To that end, Dr. Abran points out another shortcoming of Story Points:
Another issue for research using 'story points' is that such information is collected 'up front' at estimation time, but it is not re-measured at the end of a project-interation-sprint! And typically there is no analysis to verify how many 'story points' have indeed been 'delivered' at the end of a project, or did they really correspond to the 'complexity' of the software delivered, and they certainly do not correspond to the real effort that was required to complete the project-commit-etc.
He is correct that Story Points are usually estimated up-front and seldom evaluated afterward. The implication is that measuring Story Point correlation is more like measuring how closely tasks align with what the team expected the effort would be, rather than what the effort actually turned out to be.
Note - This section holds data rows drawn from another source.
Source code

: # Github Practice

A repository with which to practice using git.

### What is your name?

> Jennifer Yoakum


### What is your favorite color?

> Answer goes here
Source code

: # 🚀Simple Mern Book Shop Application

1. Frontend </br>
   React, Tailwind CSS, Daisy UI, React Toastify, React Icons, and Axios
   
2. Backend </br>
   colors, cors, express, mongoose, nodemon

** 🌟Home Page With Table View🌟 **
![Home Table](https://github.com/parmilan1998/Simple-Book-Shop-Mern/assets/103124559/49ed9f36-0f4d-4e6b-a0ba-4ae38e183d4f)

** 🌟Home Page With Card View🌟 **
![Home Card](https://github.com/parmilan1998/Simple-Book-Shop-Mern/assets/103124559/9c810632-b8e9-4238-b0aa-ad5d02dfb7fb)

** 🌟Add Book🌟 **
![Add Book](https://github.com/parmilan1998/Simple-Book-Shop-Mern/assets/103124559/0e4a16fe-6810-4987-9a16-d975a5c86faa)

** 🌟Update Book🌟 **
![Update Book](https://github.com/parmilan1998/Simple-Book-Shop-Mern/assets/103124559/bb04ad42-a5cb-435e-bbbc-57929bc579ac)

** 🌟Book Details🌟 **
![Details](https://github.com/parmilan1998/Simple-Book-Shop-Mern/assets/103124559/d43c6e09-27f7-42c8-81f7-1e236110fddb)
Teams that wanted to maximize the correlation between Story Points and other git metrics can use a postmortem after each Sprint to update the Story Points for issues that turned out to require different levels of effort than had initially been estimated.
His final assessment of Story Points reemphasizes his belief that it can be a volatile metric to use as a foundation:
Therefore, any analysis with 'story points' is that it is using an 'estimate' which typically has a large margin of errors: this is far from a solid foundation - it is more like using quick-sands as a foundation
We concur that Story Points can be a tricky independent variable to match with a high level of r2. At the same time, we believe that it's possible for teams to choose Story Points in such a way that they reflect software effort; indeed, this is how all of the top Google articles recommend choosing Story Points. Teams are implored to capture their "effort" or "complexity" estimation within Story Points, but the extent to which they succeed at this is difficult to prove.
In general, given the variability of Story Points, it seems prudent to explore additional "effort" variables when establishing correlation of Line Impact during the next round of research we sponsor.
We will continue to communicate with Dr. Abran and other leading researchers to understand and incorporate the best possible methods of software estimation. Our hypothesis is that the better an independent variable can represent the true effort required to resolve an issue, the better that variable will align with Line Impact. Dr. Abran offered us links to a number of contemporary academic research papers exploring best practices for estimating effort, so we will be reviewing these in the weeks to come in pursuit of research that continues to explore the correlation between cognitive energy and Line Impact.